March 11, 1993
Mr. John J. Sheehan
P.O. Box 604
Binghamton, N.Y. 13902
The staff of the Committee on Open Government is authorized to issue advisory opinions. The ensuing staff advisory opinion is based solely upon the facts presented in your correspondence.
Dear Mr. Sheehan:
I have received your letter of March 6.
You referred to advice previously rendered in which I indicated, in your words, "that those conducting meetings have the right to control speakers." You wrote that when the president of City Council is sworn into office, he swears to uphold the constitutions of the United States and the State of New York. That being so, you asked how such a person can "turn around and deprive speakers of their first amendment rights."
In this regard, while individuals may have the right to express themselves and to speak, I do not believe that they necessarily have the right to do so at meetings of public bodies. It is noted that there is no constitutional right to attend meetings of public bodies. Those rights are conferred by statute, i.e., by legislative action, in laws enacted in each of the fifty states. In the absence of a statutory grant of authority to attend such meetings, I do not believe that the public would have the right to attend.
In the case of the New York Open Meetings Law, in a statement of general principle and intent, that statute confers upon the public the right to attend meetings of public bodies, to listen to their deliberations and observe the performance of public officials. However, as you are aware, that right is limited, for public bodies in appropriate circumstances may enter into closed or executive sessions. As such, it is reiterated that, in my opinion, there is no constitutional right to attend meetings.
Within the language of the Open Meetings Law, there is nothing that pertains to the right of those in attendance to speak or otherwise participate. Certainly a member of the public may speak or express opinions about meetings or about the conduct of public business before or after meetings to other persons.

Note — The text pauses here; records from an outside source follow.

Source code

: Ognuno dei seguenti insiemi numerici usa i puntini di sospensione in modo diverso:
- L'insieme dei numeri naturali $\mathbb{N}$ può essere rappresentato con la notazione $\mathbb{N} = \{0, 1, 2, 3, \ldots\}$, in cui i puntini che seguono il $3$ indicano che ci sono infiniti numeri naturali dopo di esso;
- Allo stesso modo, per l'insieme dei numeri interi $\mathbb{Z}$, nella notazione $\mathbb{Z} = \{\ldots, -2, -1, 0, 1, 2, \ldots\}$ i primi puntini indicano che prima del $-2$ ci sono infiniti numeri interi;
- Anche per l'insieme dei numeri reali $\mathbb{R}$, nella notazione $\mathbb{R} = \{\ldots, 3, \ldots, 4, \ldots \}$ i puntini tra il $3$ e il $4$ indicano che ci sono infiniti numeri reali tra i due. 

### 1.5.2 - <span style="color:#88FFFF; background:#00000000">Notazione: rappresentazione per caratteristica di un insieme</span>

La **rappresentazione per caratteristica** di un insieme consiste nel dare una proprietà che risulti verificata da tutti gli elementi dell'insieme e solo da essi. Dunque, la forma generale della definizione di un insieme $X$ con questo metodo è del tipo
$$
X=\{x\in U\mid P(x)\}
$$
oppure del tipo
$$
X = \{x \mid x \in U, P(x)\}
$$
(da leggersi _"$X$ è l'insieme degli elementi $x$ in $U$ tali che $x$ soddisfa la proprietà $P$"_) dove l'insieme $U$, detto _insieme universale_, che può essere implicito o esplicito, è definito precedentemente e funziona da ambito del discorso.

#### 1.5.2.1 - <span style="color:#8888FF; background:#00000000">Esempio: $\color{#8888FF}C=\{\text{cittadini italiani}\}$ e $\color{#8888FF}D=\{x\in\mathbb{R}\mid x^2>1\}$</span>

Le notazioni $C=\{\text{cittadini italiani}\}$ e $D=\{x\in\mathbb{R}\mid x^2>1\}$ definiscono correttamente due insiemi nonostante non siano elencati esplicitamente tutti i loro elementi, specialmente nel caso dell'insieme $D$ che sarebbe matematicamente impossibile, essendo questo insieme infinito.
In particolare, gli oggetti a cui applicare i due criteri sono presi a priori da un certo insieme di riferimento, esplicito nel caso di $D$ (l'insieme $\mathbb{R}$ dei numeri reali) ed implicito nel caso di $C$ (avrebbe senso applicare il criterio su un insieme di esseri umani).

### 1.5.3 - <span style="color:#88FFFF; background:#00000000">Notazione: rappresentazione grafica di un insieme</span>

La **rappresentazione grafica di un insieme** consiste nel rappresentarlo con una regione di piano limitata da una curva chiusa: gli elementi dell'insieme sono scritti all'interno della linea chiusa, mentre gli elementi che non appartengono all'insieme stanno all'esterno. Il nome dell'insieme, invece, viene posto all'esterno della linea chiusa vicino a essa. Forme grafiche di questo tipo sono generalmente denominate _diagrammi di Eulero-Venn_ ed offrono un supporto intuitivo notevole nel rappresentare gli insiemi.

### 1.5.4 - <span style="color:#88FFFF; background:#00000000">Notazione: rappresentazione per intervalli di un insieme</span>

However, since neither the Open Meetings Law nor any other provision of which I am aware provides the public with the right to speak during meetings, I do not believe that a public body is required to permit the public to do so during meetings. As suggested in earlier correspondence, a public body may in my view permit the public to speak, and if it does so, it has been suggested that rules and procedures be developed that regarding the privilege to speak that are reasonable and that treat members of the public equally.
I hope that I have been of some assistance.